Requirement A
Which restaurants does the tasting menu review mention by name?
Requirement B
Pull out the passage of the tasting menu review between "Kabayaki Unagi Foie" and "breathe or reflect.", inclusive, and copy it word for word.
Requirement C
Write the next part of the tasting menu review, picking up after its final sentence.

Document extract
Actually, thinking more about it, it's not the name that puts me off, it's the use of quotes. That's very Keller-esque and, I think, rather unnecessary. Just let it be Soup and Sandwich, not "Soup and Sandwich" - it comes off a bit pretentious and contrived that way. Of course, I'm probably just as guilty of doing the same. I make a mental note to myself to stop that practice in the future.
Kabayaki Unagi Foie Gras Pork Hash Terrine -
By this point, I'm starting to feel the pressure from the kitchen. The courses seem to be flying out towards me at a high rate of speed. It's still ten minutes between courses but maybe they're too big or maybe I'm just lingering with them too long, but as soon as I'm done, the next one arrives. No time to breathe or reflect.
Next up is the highlight of the meal: the terrine.
In a word: it's stellar. Bold flavors. Interesting mix of ingredients. Perfectly executed. Each element complimenting the other. A beautiful example of mixing traditional elements of Hawaii cuisine with classic French technique. It was amazing. The pork hash with the firm texture of the unagi and rich elements from the foie covered in a kabayaki sauce and all pressed into a terrine, sliced and served with some seaweed and a shallot-like veggie. Unbelievable.
I had wanted to come and experience something new and exciting and this was it. This was exactly what I had been hoping for. Perhaps on another day I will come to Alan Wong's and order this as an a la carte item. Maybe two.
Steamed Kona Kampachi - Dried Scallop Truffle Risotto Flan
Suddenly, a most interesting dish landed in front of me. Flan with fish and risotto? Good Heavens, that sounds gross. Flan as a savory? With fish? That's...erm...new...
But I'm game for just about anything, so I dig in. Steamed kampachi fish layered on top of a light flan floating in a light broth hiding a layer of risotto. It's pretty damn good. The fish is perfectly steamed and the light broth is complimentary. The flan is also light and mixed with the risotto it all comes together.
In two courses, we've gone from something bold and stellar to something new and exciting. This round combines traditional elements of flan and risotto in ways that I would never have thought possible. Nice work.
Kona Abalone & Lobster - Negi Oil, Hamakua Eryngi Mushrooms
We've rounded a corner. We're more than halfway through the menu and I feel like we're racing. According to my calculations, the timing is roughly the same as places like Alinea or per se, but it feels like were gunning it pedal to the metal.

Exercise data
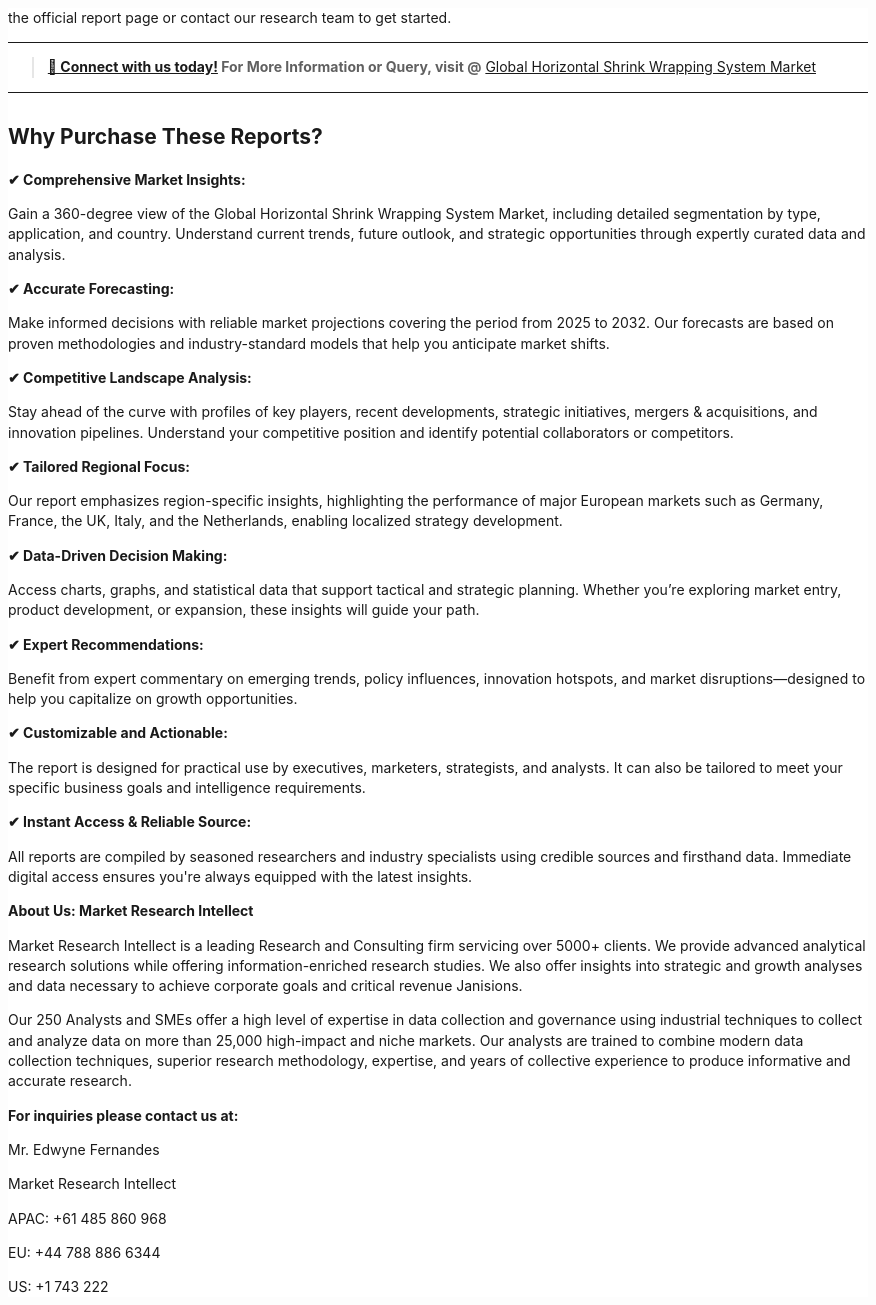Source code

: the official report page or contact our research team to get started.</p><hr /><blockquote><p><span class="font-[700]"><strong><a href="https://www.marketresearchintellect.com/product/horizontal-shrink-wrapping-system-market/?utm_source=Linkedin&utm_medium=026">📩 Connect with us today!</a> For More Information or Query, visit&nbsp;@</strong>&nbsp;</span><span class="font-[700]"><a href="https://www.marketresearchintellect.com/product/horizontal-shrink-wrapping-system-market/?utm_source=Linkedin&utm_medium=026" target="_blank" data-tracking-control-name="article-ssr-frontend-pulse_little-text-block" data-tracking-will-navigate="" data-test-link="">Global Horizontal Shrink Wrapping System Market</a></span></p></blockquote><hr /><h2>Why Purchase These Reports?</h2><p><strong>✔ Comprehensive Market Insights:</strong></p><p>Gain a 360-degree view of the Global Horizontal Shrink Wrapping System Market, including detailed segmentation by type, application, and country. Understand current trends, future outlook, and strategic opportunities through expertly curated data and analysis.</p><p><strong>✔ Accurate Forecasting:</strong></p><p>Make informed decisions with reliable market projections covering the period from 2025 to 2032. Our forecasts are based on proven methodologies and industry-standard models that help you anticipate market shifts.</p><p><strong>✔ Competitive Landscape Analysis:</strong></p><p>Stay ahead of the curve with profiles of key players, recent developments, strategic initiatives, mergers &amp; acquisitions, and innovation pipelines. Understand your competitive position and identify potential collaborators or competitors.</p><p><strong>✔ Tailored Regional Focus:</strong></p><p>Our report emphasizes region-specific insights, highlighting the performance of major European markets such as Germany, France, the UK, Italy, and the Netherlands, enabling localized strategy development.</p><p><strong>✔ Data-Driven Decision Making:</strong></p><p>Access charts, graphs, and statistical data that support tactical and strategic planning. Whether you&rsquo;re exploring market entry, product development, or expansion, these insights will guide your path.</p><p><strong>✔ Expert Recommendations:</strong></p><p>Benefit from expert commentary on emerging trends, policy influences, innovation hotspots, and market disruptions&mdash;designed to help you capitalize on growth opportunities.</p><p><strong>✔ Customizable and Actionable:</strong></p><p>The report is designed for practical use by executives, marketers, strategists, and analysts. It can also be tailored to meet your specific business goals and intelligence requirements.</p><p><strong>✔ Instant Access &amp; Reliable Source:</strong></p><p>All reports are compiled by seasoned researchers and industry specialists using credible sources and firsthand data. Immediate digital access ensures you're always equipped with the latest insights.</p><p><strong><span class="font-[700]">About Us: Market Research Intellect</span></strong></p><p><span class="">Market Research Intellect is a leading Research and Consulting firm servicing over 5000+ clients. We provide advanced analytical research solutions while offering information-enriched research studies.&nbsp;</span>We also offer insights into strategic and growth analyses and data necessary to achieve corporate goals and critical revenue Janisions.</p><p><span class="">Our 250 Analysts and SMEs offer a high level of expertise in data collection and governance using industrial techniques to collect and analyze data on more than 25,000 high-impact and niche markets. Our analysts are trained to combine modern data collection techniques, superior research methodology, expertise, and years of collective experience to produce informative and accurate research.</span></p><p><strong>For inquiries please contact us at:</strong></p><p>Mr. Edwyne Fernandes</p><p>Market Research Intellect</p><p>APAC: +61 485 860 968</p><p>EU: +44 788 886 6344</p><p>US: +1 743 222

Task answer A
Alan Wong's, Alinea, per se

Task answer B
Kabayaki Unagi Foie Gras Pork Hash Terrine -
By this point, I'm starting to feel the pressure from the kitchen. The courses seem to be flying out towards me at a high rate of speed. It's still ten minutes between courses but maybe they're too big or maybe I'm just lingering with them too long, but as soon as I'm done, the next one arrives. No time to breathe or reflect.

Task answer C
As I taste the next course, I'm slightly underwhelmed. The ingredients are good and the flavors are complimentary. Tasty even. I just can't help but think I've had this before. And it turns out that I have had it before. The abalone and lobster are the same elements in the first course. The abalone again is springy, textured and tasty. So too is the lobster. But in many ways, it's almost a rehash of the first course and, therefore, a disappointment. Surely there are other ingredients and combinations the kitchen can come up with.
Maui Cattle Company Striploin - Red Wine Braised Oxtail, Roasted Maui Onions, Goat Cheese Potato Croquette
The menu lists a Japanese Wagyu Beef Steak as a $30 supplement instead of this course. Japanese Wagyu is indeed tempting but when taking my order, Ryan never asked me if I was interested in the supplement. Not a big deal since I'm really interested in tasting what the local producers have to offer but it would have been nice to have been asked.
Judging by the size, this course must be The Main Event of the evening. For an a la carte item, it's a good sized portion. For the sixth course of a seven course tasting menu, it's downright huge. The loin of beef is wrapped in braised oxtail and served with two types of cauliflower and a potato croquette.
The meat is wonderfully cooked to a moist pink that highlights the natural, grass-fed beef. It's wrapped in a fatty rich braised oxtail wrapper with nori that's just delicious. It's beautiful in it's own right. That's where the problems begin.
There's a sauce that's pretty much unnecessary, and the bold flavor of the goat cheese croquette and the perfectly executed cauliflower and suddenly, the flavors on the plate are fighting each other. The bold fattiness of the oxtail fights with the beef loin. The goats cheese threatens the cauliflower. So much is happening on this plate that I don't know why. Instead of allowing the natural flavors to shine through, they're now fighting each other. It's so good and rich that it falls on its' face.
There's so much going on here that I think it would have been more interesting to break the dish down further and serve the elements on their own. The Croquette and cauliflower could easily be on their own - as should the beef and oxtail. Don't get me wrong, the elements were good, they were just getting lost in transmission.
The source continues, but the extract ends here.